Hard vs symbolic links

Unix supports two distinct link types and confusing them is one of the top filesystem pitfalls. A hard link is an additional name pointing at the same inode — there is no "original" once one is made; all hard links are equal peers and the file vanishes only when the last is removed. A symbolic link (symlink, soft link) is its own inode whose contents are a path string the kernel follows at lookup time — it can point at anything, including a path that doesn't exist or one on another filesystem, but it adds a level of indirection and is itself a file you can stat.

Property	Hard link	Symbolic link
Own inode	No — shares target's inode	Yes
Crosses filesystems	No	Yes
Links to a directory	Generally no (root + special tools only)	Yes
Survives target deletion	Yes (link count keeps file alive)	Becomes dangling
Visible as a link in `ls -l`	No — looks like a regular file	Yes (`l` type, `->` arrow)
Pointed-to path	N/A — same inode	Stored string
Tooling	`ln target name`	`ln -s target name`

bash

# Create both kinds
echo "hello" > /tmp/source.txt
ln    /tmp/source.txt /tmp/hardlink.txt        # hard link
ln -s /tmp/source.txt /tmp/symlink.txt         # symbolic link

# Compare
ls -li /tmp/source.txt /tmp/hardlink.txt /tmp/symlink.txt

Output:

text

1810023 -rw-r--r-- 2 alice staff  6 May 25 09:14 /tmp/source.txt
1810023 -rw-r--r-- 2 alice staff  6 May 25 09:14 /tmp/hardlink.txt
1810024 lrwxrwxrwx 1 alice staff 15 May 25 09:14 /tmp/symlink.txt -> /tmp/source.txt

Note that source.txt and hardlink.txt share inode 1810023 and both report a link count of 2. The symlink has its own inode (1810024) and shows the target path.

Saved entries
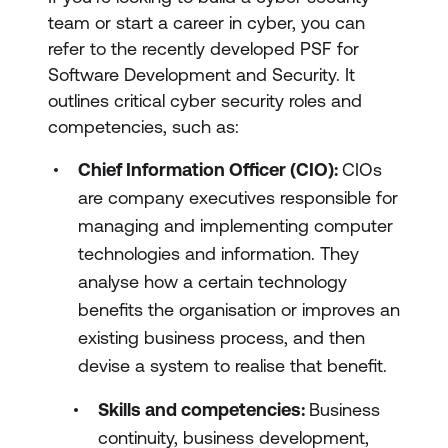
team or start a career in cyber, you can
refer to the recently developed PSF for
Software Development and Security. It
outlines critical cyber security roles and
competencies, such as:
Chief Information Officer (CIO):
CIOs
are company executives responsible for
managing and implementing computer
technologies and information. They
analyse how a certain technology
benefits the organisation or improves an
existing business process, and then
devise a system to realise that benefit.
Skills and competencies:
Business
continuity, business development,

### Complete the following
1. Set down, word for word, the portion of the text on hard and symbolic links starting at "Unix supports two" and ending at "you can stat.".
2. Extract verbatim the lines of the listing starting at its beginning and ending at the line that contains "existing business process, and then", leaving out the picture in your answer.
The text on hard and symbolic links and the listing are separate material.

### Solutions per task
1.
Unix supports two distinct link types and confusing them is one of the top filesystem pitfalls. A hard link is an additional name pointing at the same inode — there is no "original" once one is made; all hard links are equal peers and the file vanishes only when the last is removed. A symbolic link (symlink, soft link) is its own inode whose contents are a path string the kernel follows at lookup time — it can point at anything, including a path that doesn't exist or one on another filesystem, but it adds a level of indirection and is itself a file you can stat.

2.
team or start a career in cyber, you can
refer to the recently developed PSF for
Software Development and Security. It
outlines critical cyber security roles and
competencies, such as:
Chief Information Officer (CIO):
CIOs
are company executives responsible for
managing and implementing computer
technologies and information. They
analyse how a certain technology
benefits the organisation or improves an
existing business process, and then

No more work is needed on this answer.